Supers, building managers, maintenance persons, custodial staff, groundskeeping personnel, porters, doormen, concierges—depending on the size of a community, the staff roster for a condo, co-op, or HOA can be pretty long. The truth is, in the case of almost any building or association over five units, at least a few of these people are necessary to the effective management and maintenance of the property.
Traditionally in multifamily buildings, whether a high-rise elevator building or garden-style apartment complex, there was a live-in super who handled day-to-day maintenance and minor repair work. When something went wrong, that’s who you called. The sink is backed up, call the super; an electrical outlet doesn’t work, call the super. Need to install an air conditioner? Call the super. All that was required was a small tip to show your gratitude.
All that changed with the advent of owned units, regardless of the form of ownership. In co-op and condo buildings, the super, as an employee of the cooperative corporation or homeowners’ association, is there to supervise and maintain the common areas of the building. Anything within the confines of your actual unit is your headache. So, you’d better learn some basic home maintenance skills.
Building Staff Job Responsibilities
According to Stuart Halper, president of Impact Management, a large co-op and condominium management firm with locations in New York, “Their duties are pretty general. In a larger building, the super manages the porters and doorman. In a building without porters or doormen, the super manages himself. More specifically, the super’s responsibility is to oversee maintenance and other work, ongoing or case specific. He or she will also do certain types of light repairs, like simple plumbing or electrical work, for example. Porters do the daily cleaning, pulling of garbage, vacuuming, dusting, etc. In the event there is no porter, the super will do these jobs. In non-union buildings, supers tend to have somewhat more wide-ranging responsibilities,” due to the fact that union contracts outline job descriptions more thoroughly.
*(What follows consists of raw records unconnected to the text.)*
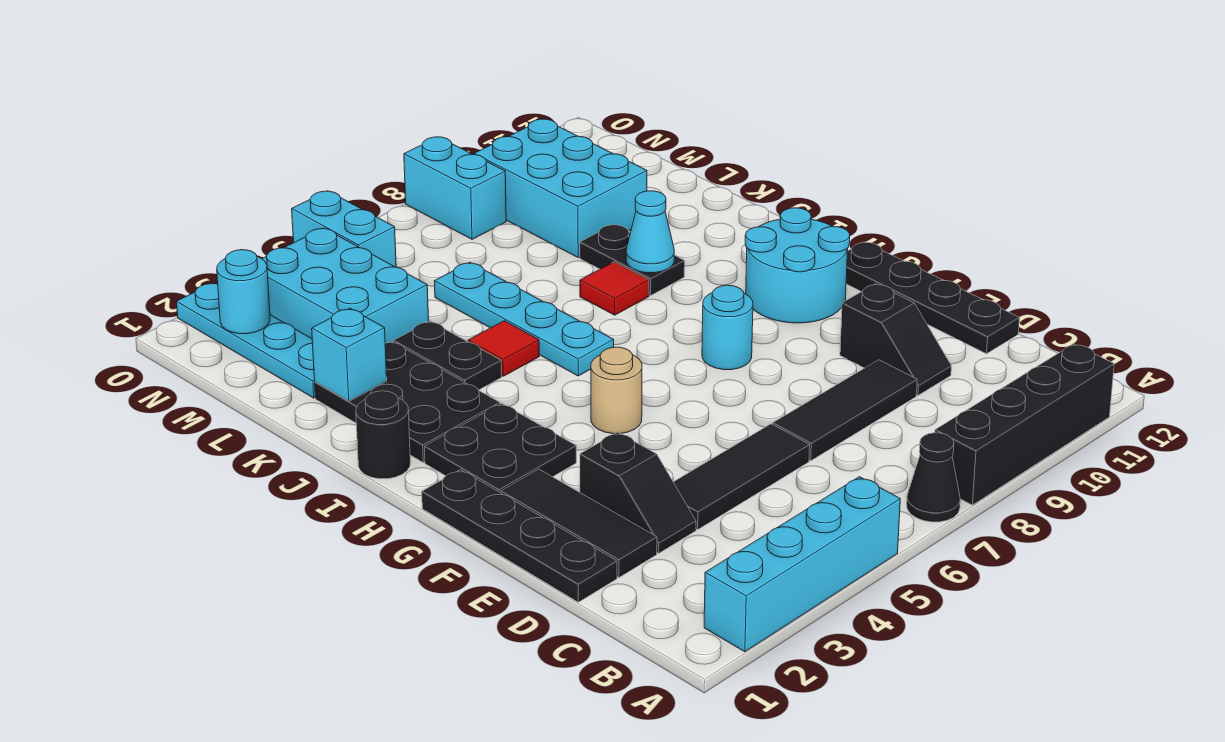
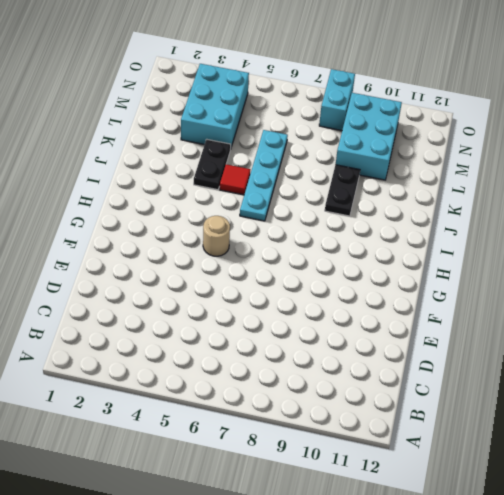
none -> cyan 1x4 brick [704,477,900,652]
none -> black 1x1 cone [907,433,960,522]
none -> black 1x4 brick [935,344,1114,505]

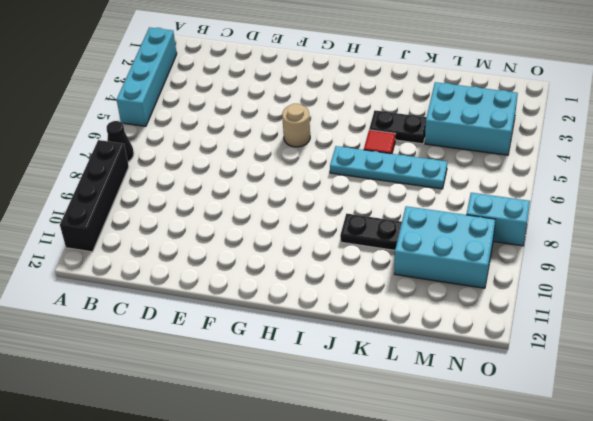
none -> black 1x4 plate [422,470,617,602]
none -> black 1x3 tile [501,469,657,578]
none -> black 1x2 slope [580,432,696,553]

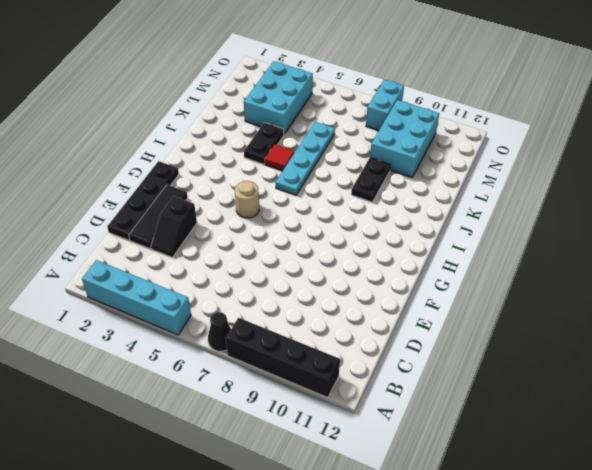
none -> black 1x3 tile [673,424,810,529]
none -> black 1x3 tile [773,360,917,461]
none -> black 1x2 slope [840,284,951,395]

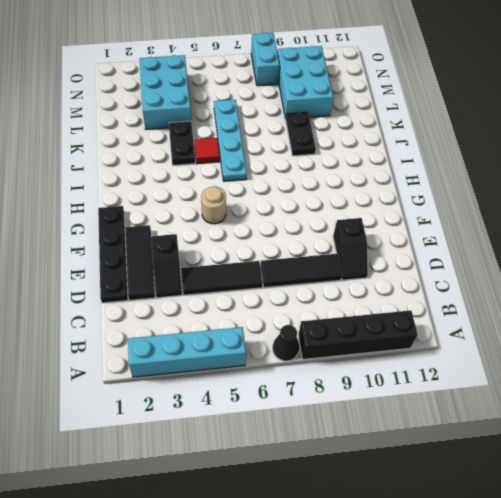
none -> black 1x4 plate [846,242,1019,354]
none -> black 2x2 plate [425,404,576,493]
none -> cyan 1x1 round brick [702,285,753,370]

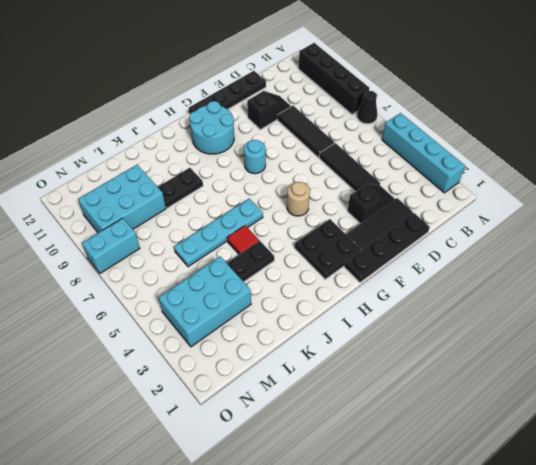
none -> black 1x1 round brick [356,391,410,479]
none -> black 2x3 plate [315,341,500,462]
none -> red 1x1 tile [580,262,649,315]

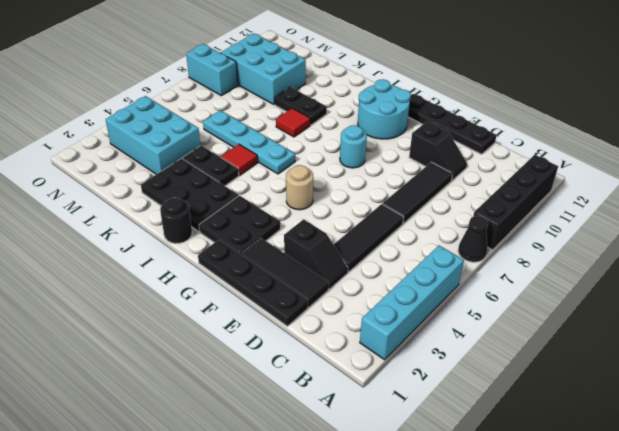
none -> cyan 1x4 plate [176,283,315,398]
none -> cyan 1x2 brick [292,191,396,267]
none -> cyan 1x1 cone [626,191,674,273]

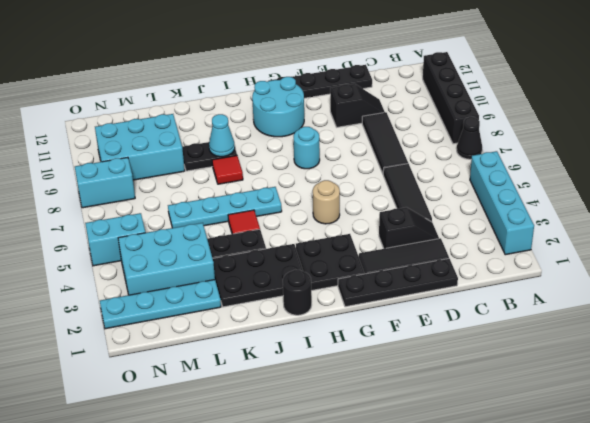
none -> cyan 1x1 brick [312,308,387,401]
none -> cyan 1x1 round brick [217,250,270,334]

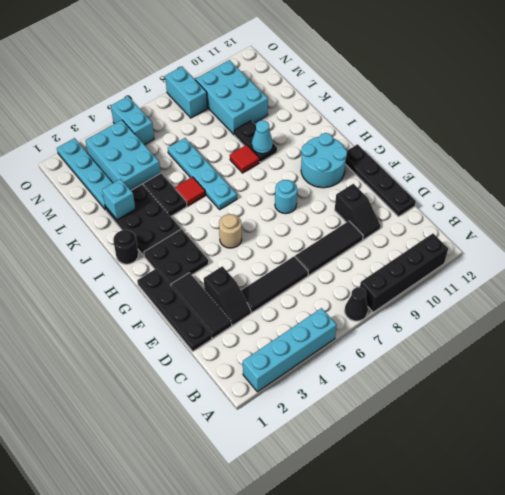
none -> cyan 1x1 round brick [217,250,270,334]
David Levy of Sterling Services Inc., a property management firm based in Holliston, Massachusetts, says emphatically that “There is a direct relationship between resident satisfaction and site staffing level. The role of in-house maintenance personnel in all forms of shared equity residential property, whether it be condos, co-ops or HOAs, is to provide higher and faster service levels than might be provided were these services handled by off-site maintenance staff. This is for several reasons. First, the on-site staff knows the property better. Second, there isn’t any travel time to the property. Third, parts that might be needed can frequently can be pre-stocked on-site. And fourth, the staff knows the residents – including those with special needs.”